_Apply what you read_
- a) Copy the passage of the blog post defending Maajid Nawaz between "Nawaz’s tweet has" and "others’ religious dogma.", inclusive.
- b) Carry the blog post defending Maajid Nawaz forward from the last sentence shown.

In defence of Maajid Nawaz

January 19, 2014 at 6:26 pm (Civil liberties, Free Speech, Galloway, Guest post, Human rights, Islam, islamism, Lib Dems, Pink Prosecco, religion, religious right)

Guest post by Pink Prosecco

Above: Maajid Nawaz

If a Muslim expresses some reservations about Quilliam’s rhetoric or strategies, I tend to assume, not that they are an Evil Islamist, but that – they have some reservations about Quilliam’s rhetoric or strategies.  These are things reasonable people may disagree about.  However some recent responses to Maajid Nawaz’s decision to tweet a Jesus and Mo cartoon go beyond reasonable criticism.

He tweeted the picture after it featured (on a T shirt) on BBC’s The Big Questions, where it was the focus of a debate about free speech.  This is the offending image in question.

Nawaz’s tweet has apparently caused many Muslims, including Mohammed Shafiq of the Ramadan Foundation, to make a formal complaint to the Lib Dems.  (Nawaz is the Liberal Democrat PPC for Hampstead and Kilburn.)

Of course it is quite proper to draw attention to bigoted remarks made by politicians, and expect the whip to be withdrawn, or some other form of censure applied, depending on the level of offence.  But the fact some Muslims think it is inappropriate to depict Muhammad does not make Jesus and Mo offensive. Non-Muslims, and Muslims (like Nawaz) who don’t think pictures of Muhammad are taboo, should not be bound by others’ religious dogma.

Reactions to Nawaz cover a spectrum ranging from death threats to warm support – and many of his supporters are fellow-Muslims.  In the middle of the spectrum we find people who would certain not condone or incite violence but who demonstrate clear hostility towards the reformist Nawaz.  Not all of his antagonists are Muslims.  Here’s Gorgeous George’s response.

“No Muslim will ever vote for the Liberal Democrats anywhere ever unless they ditch the provocateur Majid Nawaz, cuckold of the EDL”

5Pillarz, a blog written largely by and for British Muslims, has decided that Nawaz should be their top candidate for ‘Islamophobe of the Year’. The EDL is mentioned at the bottom of their list of suggestions, as a kind of afterthought.

As Maajid Nawaz says:

“Why are many on the “Left” largely silent on Muslim reformers. Want to defend minorities? Well, we’re a minority within a minority, defend us”

As someone from the ‘Left’ I’m happy to defend and support Maajid Nawaz – though I’d draw the line at voting for him.


  1. In defence of Maajid Nawaz | OzHouse said,

    […] Jan 19 2014 by admin […]

  2. richardarmbach2 said,

    The real problem Maajid has is his consorting with the unofficial EDL and the likes of Martin ” the great Koran trick” Bright. I guess its where the money is. But the built in contraditions will do for him in the end.

    • Jim Denham said,

      What the hell are you on about? “Unofficial EDL”? “Martin ‘the great Koran trick’ Bright”? “Where the money is”? “Will do for him in the end”? Make your point plainly, please.

_Entries supplied_

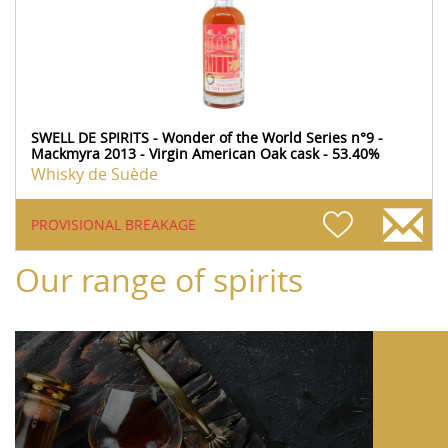
SWELL DE SPIRITS - Wonder of the World Series n°9 -
Mackmyra 2013 - Virgin American Oak cask - 53.40%
Whisky de Suède
PROVISIONAL BREAKAGE
Our range of spirits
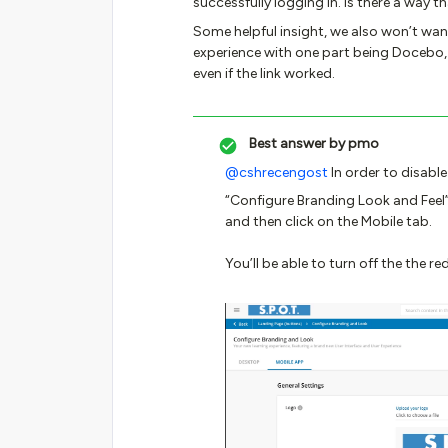
successfully logging in. Is there a way
Some helpful insight, we also won’t wan
experience with one part being Docebo,
even if the link worked.
Best answer by
pmo
@cshrecengost
In order to disable
“Configure Branding Look and Feel”
and then click on the Mobile tab.
You’ll be able to turn off the the re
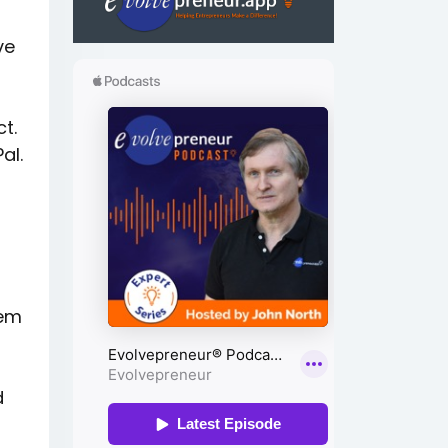
ve
t.
al.
tem
d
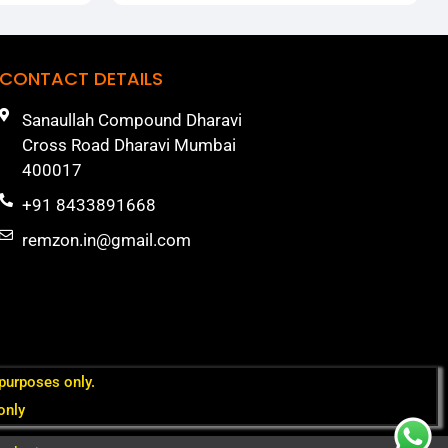
CONTACT DETAILS
Sanaullah Compound Dharavi
Cross Road Dharavi Mumbai
400017
+91 8433891668
remzon.in@gmail.com
 purposes only.
only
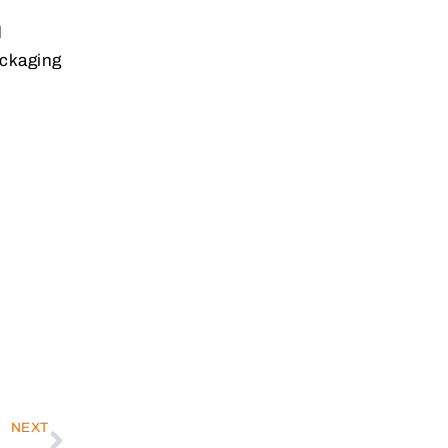
d
ackaging
NEXT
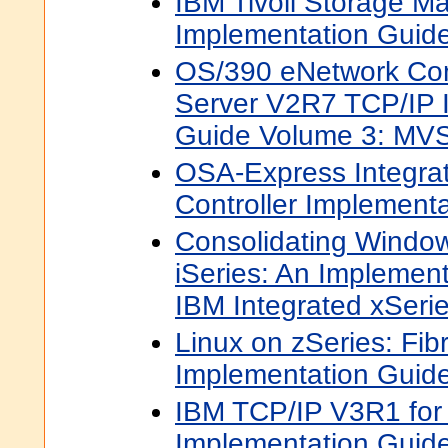
IBM Tivoli Storage M
Implementation Guid
OS/390 eNetwork Co
Server V2R7 TCP/IP 
Guide Volume 3: MVS
OSA-Express Integra
Controller Implement
Consolidating Window
iSeries: An Implement
IBM Integrated xSerie
Linux on zSeries: Fib
Implementation Guid
IBM TCP/IP V3R1 fo
Implementation Guid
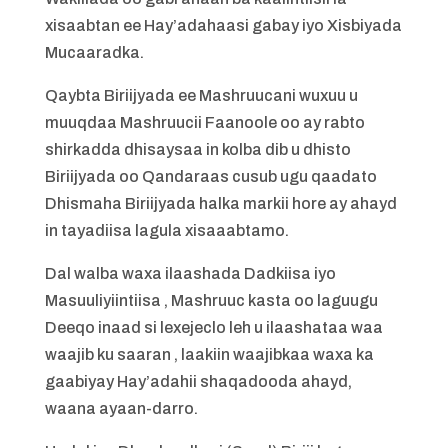
xisaabtan ee Hay’adahaasi gabay iyo Xisbiyada
Mucaaradka.
Qaybta Biriijyada ee Mashruucani wuxuu u
muuqdaa Mashruucii Faanoole oo ay rabto
shirkadda dhisaysaa in kolba dib u dhisto
Biriijyada oo Qandaraas cusub ugu qaadato
Dhismaha Biriijyada halka markii hore ay ahayd
in tayadiisa lagula xisaaabtamo.
Dal walba waxa ilaashada Dadkiisa iyo
Masuuliyiintiisa , Mashruuc kasta oo laguugu
Deeqo inaad si lexejeclo leh u ilaashataa waa
waajib ku saaran , laakiin waajibkaa waxa ka
gaabiyay Hay’adahii shaqadooda ahayd,
waana ayaan-darro.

_Answers for the exercise_
- a)
Nawaz’s tweet has apparently caused many Muslims, including Mohammed Shafiq of the Ramadan Foundation, to make a formal complaint to the Lib Dems.  (Nawaz is the Liberal Democrat PPC for Hampstead and Kilburn.)

Of course it is quite proper to draw attention to bigoted remarks made by politicians, and expect the whip to be withdrawn, or some other form of censure applied, depending on the level of offence.  But the fact some Muslims think it is inappropriate to depict Muhammad does not make Jesus and Mo offensive. Non-Muslims, and Muslims (like Nawaz) who don’t think pictures of Muhammad are taboo, should not be bound by others’ religious dogma.

- b)
      • richardarmbach2 said,

        Maajid is an on the make carpet bagger. Many Muslims have sussed this. So when he makes a little error like the Mo thing he gets gleefully jumped on. Personally I have absolutely zilch sympathy for him.

    • Solomon said,

      In plain English please. The reaction to Nawaz has been despicable, medieval even.

    • Sam Marsh said,

      ‘the real problem’ is Nawaz receiving death threats.

    • Jim Denham said,

      “Personally I have absolutely zilch sympathy for him”…
      …presumably because you’re a dodgy character and enemy of free speech and enlightenment values, richardarmbach2

      • richardarmbach2 said,

        If you say so.

      • Jim Denham said,

        I do.

  3. Solomon said,

    Good post.

  4. Pink Prosecco said,

    Ugh. This petition asking the Lib Dems to deselect Maajid asserts that David Ward is a good role model.

    The petition asks:

    “Was it right that the play Behzti was cancelled due to the sensitivities in the Sikh community?”

    No, it was not.

  5. Why worship a god who gets enraged at a cartoon? » Butterflies and Wheels said,

    […] Shiraz Socialist has a post In defense of Maajid Nawaz. […]

  6. jimmy glesga said,

    We have a UKIP nutter going on about god causing floods and nasty weather now we have Islamic headbangers going on about a cartoon that has been about for dunkies. A new word now, UKIphobia. Hows that you fruitcakes at Islamaphobia Watch.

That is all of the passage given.